The challenges facing the Bank of England are easily stated. How to cool a housing bubble, especially in London, without damaging the rest of the country? How to best signal, and in due course implement, a rise in interest rates without scuppering a recovery growing in strength and breadth?
And how not to appear to be the chief cheerleader for the Chancellor of the Exchequer in the approach to a general election?
On the first, the Governor of the Bank, Mark Carney, has a comprehensible narrative. Interest rates are there for the whole economy and formally for the control of inflation, though in practice are more targeted on unemployment these days. A different set of controls on bank and building society lending – “macro prudential tools” in the jargon – are supposed to prevent bubbles and, thus, financial instability (though the Bank would have a greater chance if it didn’t have to deal with the Treasury’s reckless subsidies to house buyers).
On the broader economy, the messages are also getting across. Employment, despite the caveats that should be attached to low-paid, part-time and temporary work, and the true nature of the new “self-employed” (some being merely rebranded underemployed workers), is growing. When rate rises come, we expect, they will arrive in baby, predictable steps – and slowly, say, 0.25 percentage points every few months or so. By the time they arrive next year, wage growth should have picked up so that this does not represent too painful a squeeze on household budgets. (Besides, the strength of sterling is already doing some of the work.)

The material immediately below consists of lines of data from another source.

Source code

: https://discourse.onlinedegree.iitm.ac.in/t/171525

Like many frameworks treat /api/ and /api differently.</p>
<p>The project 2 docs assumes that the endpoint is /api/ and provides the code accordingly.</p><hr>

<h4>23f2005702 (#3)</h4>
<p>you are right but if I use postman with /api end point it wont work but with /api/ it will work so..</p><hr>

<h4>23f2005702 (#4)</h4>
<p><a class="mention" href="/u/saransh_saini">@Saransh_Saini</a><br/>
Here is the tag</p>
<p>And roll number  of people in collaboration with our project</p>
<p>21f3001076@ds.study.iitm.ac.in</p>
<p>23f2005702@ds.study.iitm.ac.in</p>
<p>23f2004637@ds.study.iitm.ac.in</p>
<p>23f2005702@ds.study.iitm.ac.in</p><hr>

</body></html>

So the consensus remains that the Bank will start the long road to monetary normality with a quarter-point hike next spring. This prospect is already being spun as “good news” by ministers, as proof of George Osborne’s wise management of the economy. As if his communications strategy were not challenging enough, in the months ahead Mr Carney needs to be careful in his presentation of policy lest he appear to endorse Coalition economic reforms in advance of polling day. Good luck with that, Governor.